[EXERCISE REQUIREMENTS]
(a) Who discovered asteroid 5751 Zao, according to the page on 1992 in science?
(b) Write out the part of the 1992 in science page from "- September –" to "contraceptive in the United States.", word for word.

|  | List of years in science | (table) |

= 1992 in science =

The year 1992 in science and technology involved many significant events, some listed below.

==Anthropology==
- June – British anthropologist Robin Dunbar proposes Dunbar's number (approximately 150) as a cognitive limit to the number of people with whom an interpersonal relationship can be maintained in human communities.

==Astronomy==
- January 5 – Asteroid 5751 Zao is discovered by Masahiro Koishikawa.
- January 9 – First confirmed detection of exoplanets with announcement of the discovery of several terrestrial-mass planets orbiting the pulsar PSR B1257+12 by radio astronomers Aleksander Wolszczan and Dale Frail working in the United States.
- August 30 – Discovery of 15760 Albion, the first trans-Neptunian object to be found after Pluto and Charon.
- October 31 – Pope John Paul II issues an apology and lifts the 1633 edict of the Inquisition against Galileo Galilei.

==Biology==
- May 21 – Saola first identified in the Vũ Quang rainforest reserve of northern Vietnam. This member of the bovini tribe is the first large mammal new to science anywhere in the world for more than fifty years and it will take another two decades before live specimens are recorded.
- British evolutionary biologist Richard Dawkins delivers the 1992 Voltaire Lecture, "Viruses of the Mind", describing religion and the belief in god as a parasitic memetic virus that infects human minds.

==Computer science==
- March 9 – ViolaWWW, the first popular Web browser, created by Pei-Yuan Wei in the United States, is publicly released for Unix.
- September – The SOCKS Internet protocol is made public.

==Earth sciences==
- September 2 – The 1992 Nicaragua earthquake registering 7.7 becomes the first tsunami earthquake to be captured on modern broadband seismic networks.

==Mathematics==
- International Society for Bayesian Analysis founded by Arnold Zellner.

==Medicine==
- October – First Cochrane Centre opens (in the UK) and the first Cochrane Review Groups (Pregnancy & Childbirth and Subfertility) are registered.
- October 29 – The Food and Drug Administration approves Depo Provera for use as a contraceptive in the United States.
- Brugada syndrome first recognised.

[DATA SUPPLIED]
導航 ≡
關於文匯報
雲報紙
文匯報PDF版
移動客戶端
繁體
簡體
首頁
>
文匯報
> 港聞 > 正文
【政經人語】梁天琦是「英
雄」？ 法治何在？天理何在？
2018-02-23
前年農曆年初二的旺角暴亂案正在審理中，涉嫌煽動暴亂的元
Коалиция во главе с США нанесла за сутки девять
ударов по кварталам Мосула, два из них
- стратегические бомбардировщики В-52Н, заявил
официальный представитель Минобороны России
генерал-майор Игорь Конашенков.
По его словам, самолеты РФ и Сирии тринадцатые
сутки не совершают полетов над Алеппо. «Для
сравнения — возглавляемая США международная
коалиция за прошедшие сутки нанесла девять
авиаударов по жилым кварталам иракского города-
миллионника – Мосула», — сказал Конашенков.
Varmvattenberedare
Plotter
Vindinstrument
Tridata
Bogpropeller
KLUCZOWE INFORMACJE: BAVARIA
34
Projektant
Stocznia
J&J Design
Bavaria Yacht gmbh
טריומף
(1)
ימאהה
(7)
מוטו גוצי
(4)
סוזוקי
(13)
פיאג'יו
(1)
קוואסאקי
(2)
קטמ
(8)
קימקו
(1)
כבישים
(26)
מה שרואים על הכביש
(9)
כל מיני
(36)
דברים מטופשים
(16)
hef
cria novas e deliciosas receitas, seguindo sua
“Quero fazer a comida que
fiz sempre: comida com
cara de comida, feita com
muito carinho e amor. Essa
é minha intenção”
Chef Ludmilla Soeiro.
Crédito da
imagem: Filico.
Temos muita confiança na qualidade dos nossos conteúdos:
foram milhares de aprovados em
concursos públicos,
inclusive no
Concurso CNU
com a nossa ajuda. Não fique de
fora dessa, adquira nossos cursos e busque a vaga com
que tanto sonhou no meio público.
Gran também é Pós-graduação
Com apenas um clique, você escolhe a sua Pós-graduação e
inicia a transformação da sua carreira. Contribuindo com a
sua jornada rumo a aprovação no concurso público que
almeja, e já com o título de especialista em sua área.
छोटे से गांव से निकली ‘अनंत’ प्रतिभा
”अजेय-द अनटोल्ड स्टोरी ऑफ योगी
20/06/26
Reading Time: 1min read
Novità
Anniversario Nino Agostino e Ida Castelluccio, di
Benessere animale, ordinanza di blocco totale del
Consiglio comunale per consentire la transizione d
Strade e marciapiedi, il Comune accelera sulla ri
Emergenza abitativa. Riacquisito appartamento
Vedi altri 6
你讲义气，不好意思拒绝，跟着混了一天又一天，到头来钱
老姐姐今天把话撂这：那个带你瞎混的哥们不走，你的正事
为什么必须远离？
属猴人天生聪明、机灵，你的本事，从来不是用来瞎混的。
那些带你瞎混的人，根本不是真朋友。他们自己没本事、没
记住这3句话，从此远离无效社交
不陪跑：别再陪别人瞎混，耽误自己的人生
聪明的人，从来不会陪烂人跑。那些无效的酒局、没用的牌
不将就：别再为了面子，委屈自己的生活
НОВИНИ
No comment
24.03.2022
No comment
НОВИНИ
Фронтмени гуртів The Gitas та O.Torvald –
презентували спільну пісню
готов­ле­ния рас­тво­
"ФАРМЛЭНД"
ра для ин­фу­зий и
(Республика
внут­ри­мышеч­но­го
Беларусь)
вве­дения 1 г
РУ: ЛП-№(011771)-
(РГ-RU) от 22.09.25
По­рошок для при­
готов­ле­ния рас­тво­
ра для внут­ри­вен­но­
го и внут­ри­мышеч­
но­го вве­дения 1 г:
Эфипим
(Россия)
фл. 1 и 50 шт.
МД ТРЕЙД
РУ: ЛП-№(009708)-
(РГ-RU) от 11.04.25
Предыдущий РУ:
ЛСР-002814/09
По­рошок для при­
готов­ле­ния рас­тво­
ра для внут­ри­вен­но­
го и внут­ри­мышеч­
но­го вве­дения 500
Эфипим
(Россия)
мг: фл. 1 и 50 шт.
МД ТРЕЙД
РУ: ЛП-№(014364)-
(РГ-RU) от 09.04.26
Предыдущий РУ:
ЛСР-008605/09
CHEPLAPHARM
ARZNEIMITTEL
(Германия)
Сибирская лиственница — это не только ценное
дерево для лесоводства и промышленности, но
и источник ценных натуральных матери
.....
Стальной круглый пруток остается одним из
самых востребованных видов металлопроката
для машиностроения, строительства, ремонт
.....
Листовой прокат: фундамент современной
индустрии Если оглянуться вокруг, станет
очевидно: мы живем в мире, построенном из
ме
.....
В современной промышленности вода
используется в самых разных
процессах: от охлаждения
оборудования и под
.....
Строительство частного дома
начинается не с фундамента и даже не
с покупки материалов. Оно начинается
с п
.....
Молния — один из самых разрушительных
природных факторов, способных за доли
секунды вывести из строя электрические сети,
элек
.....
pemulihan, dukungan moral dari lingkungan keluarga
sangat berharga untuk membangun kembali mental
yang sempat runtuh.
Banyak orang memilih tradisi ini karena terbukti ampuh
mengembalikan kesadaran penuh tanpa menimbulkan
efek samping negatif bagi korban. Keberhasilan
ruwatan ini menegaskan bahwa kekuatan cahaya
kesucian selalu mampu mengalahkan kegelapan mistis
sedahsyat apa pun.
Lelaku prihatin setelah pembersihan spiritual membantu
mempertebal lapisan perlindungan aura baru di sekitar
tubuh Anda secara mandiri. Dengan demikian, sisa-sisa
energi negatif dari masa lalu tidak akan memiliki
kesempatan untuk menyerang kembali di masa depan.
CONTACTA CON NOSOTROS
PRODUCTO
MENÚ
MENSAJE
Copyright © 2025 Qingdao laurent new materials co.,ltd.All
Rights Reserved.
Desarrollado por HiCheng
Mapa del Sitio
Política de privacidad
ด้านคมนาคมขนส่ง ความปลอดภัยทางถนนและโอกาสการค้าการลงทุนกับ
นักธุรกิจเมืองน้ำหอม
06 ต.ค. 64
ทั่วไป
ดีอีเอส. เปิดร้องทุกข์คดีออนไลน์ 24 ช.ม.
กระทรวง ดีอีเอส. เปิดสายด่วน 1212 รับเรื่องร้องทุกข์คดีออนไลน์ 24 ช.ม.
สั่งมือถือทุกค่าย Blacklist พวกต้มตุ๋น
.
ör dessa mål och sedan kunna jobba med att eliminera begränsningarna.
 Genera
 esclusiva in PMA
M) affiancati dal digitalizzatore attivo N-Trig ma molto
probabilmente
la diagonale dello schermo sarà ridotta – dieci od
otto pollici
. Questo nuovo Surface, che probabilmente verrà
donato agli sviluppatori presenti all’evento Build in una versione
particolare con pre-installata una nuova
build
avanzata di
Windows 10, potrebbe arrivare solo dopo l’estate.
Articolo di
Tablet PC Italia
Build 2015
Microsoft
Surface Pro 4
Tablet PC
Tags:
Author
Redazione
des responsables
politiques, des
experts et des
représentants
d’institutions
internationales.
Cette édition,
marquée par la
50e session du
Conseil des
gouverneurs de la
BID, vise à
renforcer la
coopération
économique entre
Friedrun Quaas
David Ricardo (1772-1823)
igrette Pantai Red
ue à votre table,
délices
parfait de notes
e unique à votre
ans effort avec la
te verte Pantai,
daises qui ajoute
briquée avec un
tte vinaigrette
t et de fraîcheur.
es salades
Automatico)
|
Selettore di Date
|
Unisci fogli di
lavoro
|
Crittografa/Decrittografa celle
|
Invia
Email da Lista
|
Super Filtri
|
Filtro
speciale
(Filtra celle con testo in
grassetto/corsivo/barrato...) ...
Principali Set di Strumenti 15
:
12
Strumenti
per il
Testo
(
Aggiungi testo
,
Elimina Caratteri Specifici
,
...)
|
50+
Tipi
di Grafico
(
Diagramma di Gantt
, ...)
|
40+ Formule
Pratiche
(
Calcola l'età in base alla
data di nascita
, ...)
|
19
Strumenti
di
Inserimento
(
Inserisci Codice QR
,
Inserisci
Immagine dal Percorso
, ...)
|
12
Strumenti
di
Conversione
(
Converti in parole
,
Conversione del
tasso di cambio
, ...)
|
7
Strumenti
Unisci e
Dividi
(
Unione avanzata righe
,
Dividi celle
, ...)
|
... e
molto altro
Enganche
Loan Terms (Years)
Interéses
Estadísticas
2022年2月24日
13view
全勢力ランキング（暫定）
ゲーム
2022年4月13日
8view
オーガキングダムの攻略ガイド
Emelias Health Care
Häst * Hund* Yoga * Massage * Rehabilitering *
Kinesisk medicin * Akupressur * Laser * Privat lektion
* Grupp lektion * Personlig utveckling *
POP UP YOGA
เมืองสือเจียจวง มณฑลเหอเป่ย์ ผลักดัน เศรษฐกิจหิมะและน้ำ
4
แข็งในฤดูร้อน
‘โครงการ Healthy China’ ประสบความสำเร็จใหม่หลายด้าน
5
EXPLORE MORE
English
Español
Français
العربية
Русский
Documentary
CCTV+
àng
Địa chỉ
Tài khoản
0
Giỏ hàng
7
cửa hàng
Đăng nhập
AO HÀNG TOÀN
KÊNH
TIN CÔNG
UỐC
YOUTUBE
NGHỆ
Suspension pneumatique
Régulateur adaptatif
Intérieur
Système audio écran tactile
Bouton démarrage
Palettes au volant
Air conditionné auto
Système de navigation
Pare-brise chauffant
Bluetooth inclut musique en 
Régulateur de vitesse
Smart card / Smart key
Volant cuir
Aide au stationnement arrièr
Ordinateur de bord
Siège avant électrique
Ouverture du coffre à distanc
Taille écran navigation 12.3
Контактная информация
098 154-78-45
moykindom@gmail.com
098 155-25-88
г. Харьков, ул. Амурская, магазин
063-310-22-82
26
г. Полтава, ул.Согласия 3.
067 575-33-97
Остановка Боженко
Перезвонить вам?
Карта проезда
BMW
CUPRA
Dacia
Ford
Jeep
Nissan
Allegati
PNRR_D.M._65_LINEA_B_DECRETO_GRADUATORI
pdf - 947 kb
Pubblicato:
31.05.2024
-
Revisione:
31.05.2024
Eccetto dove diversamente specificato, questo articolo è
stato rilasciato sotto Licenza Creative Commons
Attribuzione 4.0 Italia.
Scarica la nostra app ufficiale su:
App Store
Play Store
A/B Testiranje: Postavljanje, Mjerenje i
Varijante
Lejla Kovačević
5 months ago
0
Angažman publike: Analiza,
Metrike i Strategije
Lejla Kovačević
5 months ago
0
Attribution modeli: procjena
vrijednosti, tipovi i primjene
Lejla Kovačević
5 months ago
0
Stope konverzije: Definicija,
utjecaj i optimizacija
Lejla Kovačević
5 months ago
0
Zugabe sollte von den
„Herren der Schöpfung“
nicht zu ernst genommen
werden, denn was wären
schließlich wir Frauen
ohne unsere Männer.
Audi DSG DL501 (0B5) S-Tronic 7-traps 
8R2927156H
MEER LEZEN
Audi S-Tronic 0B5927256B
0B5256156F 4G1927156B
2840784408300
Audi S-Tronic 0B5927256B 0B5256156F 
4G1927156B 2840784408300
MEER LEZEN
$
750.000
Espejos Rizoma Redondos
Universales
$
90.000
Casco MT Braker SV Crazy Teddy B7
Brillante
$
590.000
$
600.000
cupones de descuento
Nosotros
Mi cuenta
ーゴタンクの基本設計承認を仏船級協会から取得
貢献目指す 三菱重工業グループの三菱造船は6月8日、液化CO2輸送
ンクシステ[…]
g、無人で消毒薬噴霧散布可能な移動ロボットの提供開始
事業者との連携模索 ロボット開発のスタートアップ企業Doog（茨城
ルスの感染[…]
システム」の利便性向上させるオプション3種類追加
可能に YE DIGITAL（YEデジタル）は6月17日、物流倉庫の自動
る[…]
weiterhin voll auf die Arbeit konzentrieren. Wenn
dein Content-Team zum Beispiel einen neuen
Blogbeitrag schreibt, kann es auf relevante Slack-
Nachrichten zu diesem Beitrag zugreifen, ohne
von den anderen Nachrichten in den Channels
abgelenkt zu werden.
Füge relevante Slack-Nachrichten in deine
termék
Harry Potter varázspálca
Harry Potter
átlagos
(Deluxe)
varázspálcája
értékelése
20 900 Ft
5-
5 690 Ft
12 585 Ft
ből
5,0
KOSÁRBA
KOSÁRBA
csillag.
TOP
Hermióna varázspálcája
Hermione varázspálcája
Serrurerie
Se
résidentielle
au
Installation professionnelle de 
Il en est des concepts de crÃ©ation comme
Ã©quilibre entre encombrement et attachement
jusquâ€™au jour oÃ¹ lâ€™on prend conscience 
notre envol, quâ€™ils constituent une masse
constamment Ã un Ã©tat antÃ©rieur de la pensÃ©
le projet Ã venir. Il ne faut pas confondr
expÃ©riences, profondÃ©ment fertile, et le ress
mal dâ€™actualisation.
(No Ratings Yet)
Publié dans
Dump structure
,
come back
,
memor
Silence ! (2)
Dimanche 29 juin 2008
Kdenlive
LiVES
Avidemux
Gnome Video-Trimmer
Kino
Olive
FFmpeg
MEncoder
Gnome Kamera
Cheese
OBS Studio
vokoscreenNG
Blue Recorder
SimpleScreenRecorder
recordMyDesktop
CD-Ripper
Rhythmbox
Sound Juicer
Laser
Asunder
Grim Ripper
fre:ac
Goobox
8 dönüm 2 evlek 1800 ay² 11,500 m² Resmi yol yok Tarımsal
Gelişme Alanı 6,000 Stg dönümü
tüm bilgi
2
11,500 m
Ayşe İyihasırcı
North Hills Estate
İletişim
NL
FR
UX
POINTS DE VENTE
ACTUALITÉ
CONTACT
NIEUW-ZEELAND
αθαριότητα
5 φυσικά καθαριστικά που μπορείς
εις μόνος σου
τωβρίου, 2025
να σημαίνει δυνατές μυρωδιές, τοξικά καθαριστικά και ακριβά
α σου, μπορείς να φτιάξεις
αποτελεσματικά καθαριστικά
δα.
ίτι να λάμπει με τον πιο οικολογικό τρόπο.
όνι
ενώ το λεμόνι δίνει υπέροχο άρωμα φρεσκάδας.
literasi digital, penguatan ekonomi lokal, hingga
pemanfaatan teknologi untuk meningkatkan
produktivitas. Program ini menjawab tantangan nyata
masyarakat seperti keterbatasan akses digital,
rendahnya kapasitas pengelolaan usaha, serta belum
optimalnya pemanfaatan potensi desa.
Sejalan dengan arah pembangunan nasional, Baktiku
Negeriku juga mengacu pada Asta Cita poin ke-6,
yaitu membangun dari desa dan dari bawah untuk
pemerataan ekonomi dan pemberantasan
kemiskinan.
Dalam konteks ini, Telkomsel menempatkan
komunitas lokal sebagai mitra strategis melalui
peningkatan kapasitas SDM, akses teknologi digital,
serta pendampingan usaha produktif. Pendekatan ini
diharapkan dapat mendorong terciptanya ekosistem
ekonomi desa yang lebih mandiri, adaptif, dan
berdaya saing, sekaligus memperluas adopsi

[SOLUTIONS PER TASK]
(a) Masahiro Koishikawa

(b)
- September – The SOCKS Internet protocol is made public.

==Earth sciences==
- September 2 – The 1992 Nicaragua earthquake registering 7.7 becomes the first tsunami earthquake to be captured on modern broadband seismic networks.

==Mathematics==
- International Society for Bayesian Analysis founded by Arnold Zellner.

==Medicine==
- October – First Cochrane Centre opens (in the UK) and the first Cochrane Review Groups (Pregnancy & Childbirth and Subfertility) are registered.
- October 29 – The Food and Drug Administration approves Depo Provera for use as a contraceptive in the United States.